With diagnoses like “emotional disturbance,”  however, the problem of disability is far more complex. The federal guidelines define emotional disturbance as:

  • An inability to learn that cannot be explained by intellectual, sensory, or health factors.
  • An inability to build or maintain satisfactory interpersonal relationships with peers and teachers.
  • Inappropriate types of behavior or feelings under normal circumstances.
  • A general pervasive mood of unhappiness or depression.
  • A tendency to develop physical symptoms or fears associated with personal or school problems.

With criteria this broad, one could argue that most adolescents who struggle in school suffer from emotional disturbances. So, is emotional disturbance an actual learning disability? Or, is it simply a catch-all label used to get students who display “inappropriate behavior under normal circumstances” out of mainstream classrooms? How do we distinguish the type of “pervasive depression” that qualifies students for special education services from other types of depression?

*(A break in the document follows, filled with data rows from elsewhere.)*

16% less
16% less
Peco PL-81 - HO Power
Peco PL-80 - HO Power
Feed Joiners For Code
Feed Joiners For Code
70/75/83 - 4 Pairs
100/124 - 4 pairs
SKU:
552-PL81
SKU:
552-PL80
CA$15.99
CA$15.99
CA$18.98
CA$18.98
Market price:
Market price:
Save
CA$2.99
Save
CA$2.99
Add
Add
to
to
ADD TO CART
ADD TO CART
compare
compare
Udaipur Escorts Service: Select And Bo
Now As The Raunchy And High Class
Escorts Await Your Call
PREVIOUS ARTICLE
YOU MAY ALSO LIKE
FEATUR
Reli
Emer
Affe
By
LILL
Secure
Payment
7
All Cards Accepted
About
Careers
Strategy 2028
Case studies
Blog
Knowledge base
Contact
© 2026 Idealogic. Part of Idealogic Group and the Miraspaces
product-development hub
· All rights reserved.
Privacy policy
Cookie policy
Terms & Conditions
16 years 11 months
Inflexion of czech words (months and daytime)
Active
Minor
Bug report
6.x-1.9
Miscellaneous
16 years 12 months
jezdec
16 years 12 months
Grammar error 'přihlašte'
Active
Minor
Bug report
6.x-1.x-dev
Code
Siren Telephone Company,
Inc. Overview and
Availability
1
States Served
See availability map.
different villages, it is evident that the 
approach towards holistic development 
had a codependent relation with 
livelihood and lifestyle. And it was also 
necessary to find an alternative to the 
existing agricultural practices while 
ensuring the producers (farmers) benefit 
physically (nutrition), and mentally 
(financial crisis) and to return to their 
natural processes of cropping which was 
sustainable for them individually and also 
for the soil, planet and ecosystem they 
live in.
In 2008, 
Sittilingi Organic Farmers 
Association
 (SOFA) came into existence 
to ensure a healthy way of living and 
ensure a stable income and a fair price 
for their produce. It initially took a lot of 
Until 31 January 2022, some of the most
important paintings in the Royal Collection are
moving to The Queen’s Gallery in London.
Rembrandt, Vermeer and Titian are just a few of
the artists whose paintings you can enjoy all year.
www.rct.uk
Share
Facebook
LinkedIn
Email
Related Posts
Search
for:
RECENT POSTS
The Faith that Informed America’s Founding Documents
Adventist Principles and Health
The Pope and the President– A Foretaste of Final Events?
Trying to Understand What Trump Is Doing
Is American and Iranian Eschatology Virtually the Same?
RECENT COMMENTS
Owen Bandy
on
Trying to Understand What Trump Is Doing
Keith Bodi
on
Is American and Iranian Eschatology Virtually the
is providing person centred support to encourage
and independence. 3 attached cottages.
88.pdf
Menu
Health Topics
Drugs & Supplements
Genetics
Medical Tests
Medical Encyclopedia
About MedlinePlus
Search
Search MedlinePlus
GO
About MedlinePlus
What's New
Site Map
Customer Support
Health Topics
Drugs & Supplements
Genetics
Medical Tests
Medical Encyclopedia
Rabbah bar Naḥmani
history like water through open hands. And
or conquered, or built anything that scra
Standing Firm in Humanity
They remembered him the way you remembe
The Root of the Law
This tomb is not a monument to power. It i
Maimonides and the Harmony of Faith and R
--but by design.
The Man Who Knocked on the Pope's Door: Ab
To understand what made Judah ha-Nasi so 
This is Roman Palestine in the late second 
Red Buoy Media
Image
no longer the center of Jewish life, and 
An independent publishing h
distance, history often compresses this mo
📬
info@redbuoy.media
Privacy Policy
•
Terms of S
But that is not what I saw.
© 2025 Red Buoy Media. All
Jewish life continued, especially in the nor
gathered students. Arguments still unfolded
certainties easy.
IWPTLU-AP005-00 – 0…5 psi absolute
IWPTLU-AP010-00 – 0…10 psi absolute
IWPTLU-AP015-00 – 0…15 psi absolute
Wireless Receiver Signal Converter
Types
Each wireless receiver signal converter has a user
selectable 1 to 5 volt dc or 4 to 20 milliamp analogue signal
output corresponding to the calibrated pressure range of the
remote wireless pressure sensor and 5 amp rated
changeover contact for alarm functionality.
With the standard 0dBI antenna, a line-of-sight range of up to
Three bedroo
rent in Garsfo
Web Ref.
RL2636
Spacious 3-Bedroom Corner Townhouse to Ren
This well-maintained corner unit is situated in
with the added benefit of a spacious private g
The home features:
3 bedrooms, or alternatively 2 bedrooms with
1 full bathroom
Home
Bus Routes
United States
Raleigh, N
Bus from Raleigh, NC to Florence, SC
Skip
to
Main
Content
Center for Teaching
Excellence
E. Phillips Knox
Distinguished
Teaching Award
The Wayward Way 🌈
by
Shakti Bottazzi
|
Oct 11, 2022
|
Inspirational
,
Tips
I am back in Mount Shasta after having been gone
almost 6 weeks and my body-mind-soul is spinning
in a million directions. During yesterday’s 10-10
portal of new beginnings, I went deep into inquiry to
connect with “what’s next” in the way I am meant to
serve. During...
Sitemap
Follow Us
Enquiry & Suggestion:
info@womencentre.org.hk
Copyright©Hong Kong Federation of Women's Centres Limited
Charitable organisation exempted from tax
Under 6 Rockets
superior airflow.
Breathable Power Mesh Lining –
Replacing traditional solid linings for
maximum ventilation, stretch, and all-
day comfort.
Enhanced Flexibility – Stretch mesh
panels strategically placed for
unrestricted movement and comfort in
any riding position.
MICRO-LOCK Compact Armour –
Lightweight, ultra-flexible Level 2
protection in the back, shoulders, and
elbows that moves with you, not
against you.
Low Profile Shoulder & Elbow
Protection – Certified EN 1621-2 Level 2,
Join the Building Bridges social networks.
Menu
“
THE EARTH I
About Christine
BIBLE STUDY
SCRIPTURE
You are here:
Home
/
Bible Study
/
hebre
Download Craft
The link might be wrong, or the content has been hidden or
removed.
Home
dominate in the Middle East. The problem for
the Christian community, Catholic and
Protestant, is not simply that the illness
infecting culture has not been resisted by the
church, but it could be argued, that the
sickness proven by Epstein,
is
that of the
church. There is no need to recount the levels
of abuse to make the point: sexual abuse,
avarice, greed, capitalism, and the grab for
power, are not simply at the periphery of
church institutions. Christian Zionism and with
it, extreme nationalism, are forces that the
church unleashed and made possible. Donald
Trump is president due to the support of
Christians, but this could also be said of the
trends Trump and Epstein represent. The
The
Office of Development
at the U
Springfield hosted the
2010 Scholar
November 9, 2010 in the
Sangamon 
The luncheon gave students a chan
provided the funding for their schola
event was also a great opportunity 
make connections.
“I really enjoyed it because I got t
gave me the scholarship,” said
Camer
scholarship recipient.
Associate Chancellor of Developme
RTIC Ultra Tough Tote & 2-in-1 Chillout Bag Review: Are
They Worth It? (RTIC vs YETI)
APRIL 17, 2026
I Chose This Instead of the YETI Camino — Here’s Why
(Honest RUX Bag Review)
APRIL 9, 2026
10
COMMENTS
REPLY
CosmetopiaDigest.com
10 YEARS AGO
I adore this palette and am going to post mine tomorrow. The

Moreover, if a student’s depression isn’t interfering with their learning, should a school be responsible for providing emotional or psychological support? If “pervasive unhappiness” constitutes a learning disability, how happy must a student be before they’re considered ready for mainstreaming? If a student is academically successful when receiving special education support, should those supports be withdrawn?

One final question: why does a society that cares so little for disabled and disadvantaged adults cast such a wide net when classifying students as disabled?